I've written here on more than a few occasions about the batshit crazy dads whose sons play on the A team for travel soccer at Thing One's level. Not all of the dads are like that, to be fair, only three or four, but those few are poisonous. I am beyond grateful that Thing One keeps landing at the top of the B team. Most of these guys played themselves too, I gather. Way to live out your own dreams through your kid, or feed your ego through your kid, or whatever the hell it is you're doing. Great example you're setting there.
It must be a father-son thing: I've been watching kids play soccer, baseball and basketball at one level or another for over seven years now, and I have yet to encounter a father/coach who is not harder on his own son than anyone else on the field, including my own husband. (For all I know my dad was harder on my brother than anyone else too, but at least he didn't coach anything!) Oddly, the same dynamic does not appear to play out often between fathers and daughters or mothers and daughters, at least that I've seen.
Yeah, I played some basketball myself, too. When I watch Thing One play, there are things I want to say. I spend a good bit of time with my fist firmly planted across my lips, trying to remember that it ain't my show and I'm only there as a cheerleader. Sometimes I forget, truthfully, but I really am trying to shut up. Himself prefers to watch soccer games from several fields away for the same reason: that way the kids can't hear anything he says.
Petunia tested for her Senior Yellow belt last week, and she absolutely kicked butt.

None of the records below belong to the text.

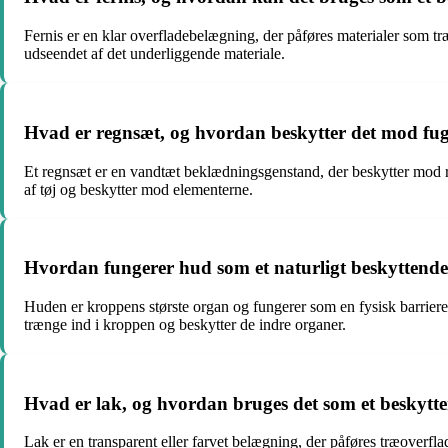
Fernis er en klar overfladebelægning, der påføres materialer som tr
udseendet af det underliggende materiale.
Hvad er regnsæt, og hvordan beskytter det mod fug
Et regnsæt er en vandtæt beklædningsgenstand, der beskytter mod re
af tøj og beskytter mod elementerne.
Hvordan fungerer hud som et naturligt beskyttende
Huden er kroppens største organ og fungerer som en fysisk barriere m
trænge ind i kroppen og beskytter de indre organer.
Hvad er lak, og hvordan bruges det som et beskytten
Lak er en transparent eller farvet belægning, der påføres træoverflad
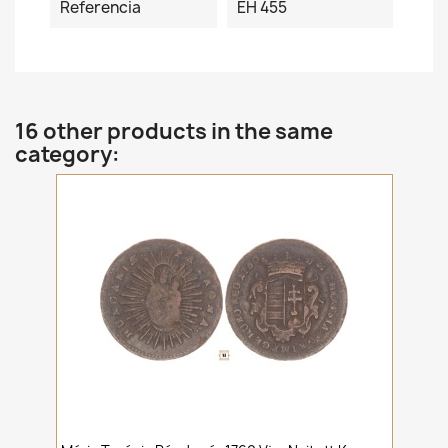
Referencia
ÉH 455
16 other products in the same
category:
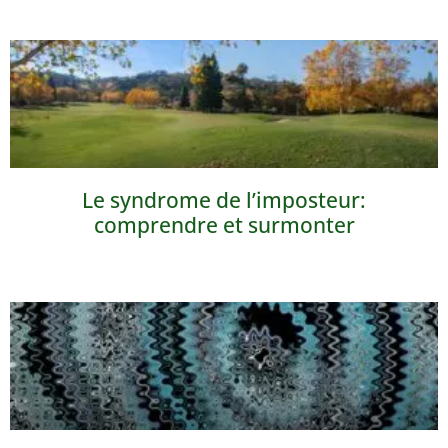
Le syndrome de l’imposteur:
comprendre et surmonter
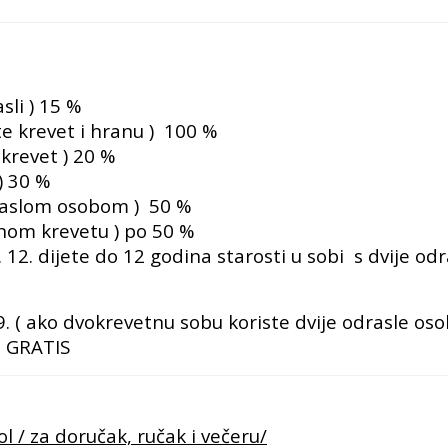
sli ) 15 %
ste krevet i hranu ) 100 %
 krevet ) 20 %
) 30 %
draslom osobom ) 50 %
nom krevetu ) po 50 %
1. 12. dijete do 12 godina starosti u sobi
s dvije od
 09. ( ako dvokrevetnu sobu koriste dvije odrasle os
e GRATIS
ol / za doručak, ručak i večeru/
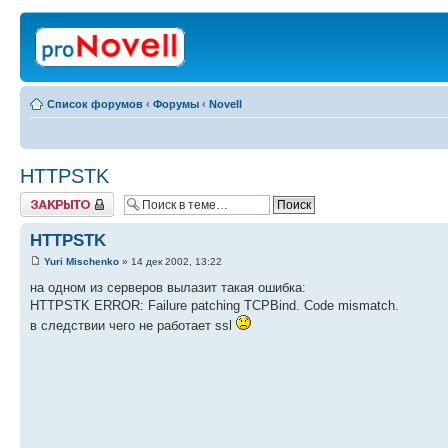
Список форумов
‹
Форумы
‹
Novell
HTTPSTK
Закрыто
HTTPSTK
Yuri Mischenko
» 14 дек 2002, 13:22
на одном из серверов вылазит такая ошибка:
HTTPSTK ERROR: Failure patching TCPBind. Code mismatch.
в следствии чего не работает ssl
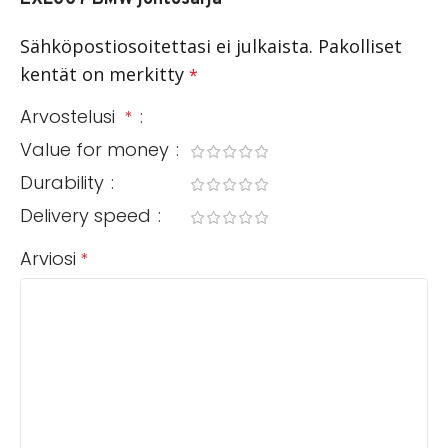
Sähköpostiosoitettasi ei julkaista.
Pakolliset
kentät on merkitty
*
Arvostelusi
*
Value for money
Durability
Delivery speed
Arviosi
*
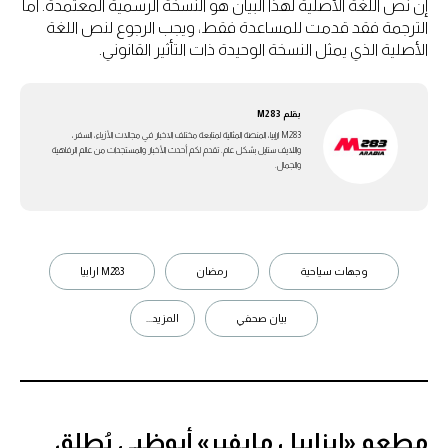
إن نص اللغة الأصلية لهذا البيان هو النسخة الرسمية المعتمدة. أما
الترجمة فقد قدمت للمساعدة فقط، ويجب الرجوع لنص اللغة
الأصلية الذي يمثل النسخة الوحيدة ذات التأثير القانوني.
بقلم
M283
M283 ارابيا، المنصة المثالية لمتابعة مختلف الاخبار في مجالات الأزياء، السفر،
واللايف ستايل بشكل عام. تقدم لكم أحدث الأخبار والمستجدات من عالم الرفاهية
والجمال.
وجهات سياحية
رمضان
M283 ارابيا
بيان صحفي
المزيد...
مطعم «إيزابيل مايفير» أبوظبي يُطلق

One fierce little pigtailed ninja-in-training!
Note the yellow hairbands on her pigtails?? Her new belt is yellow with a black satin stripe down the middle, and of course we had to paint her nails to match it before her belt test just like I do with my own! (Yes, it's an odd look, but that's how we roll.)
I watched her entire test. I cheered and clapped when it was appropriate, but that was it. It would NEVER have occurred to me to yell from the sidelines, telling her what to do during her test (I was thinking about this during Thing One's basketball game.) If I had, I would have been asked to leave immediately, without question! And that would have been a good thing. Maybe we need dojo rules at the basketball court.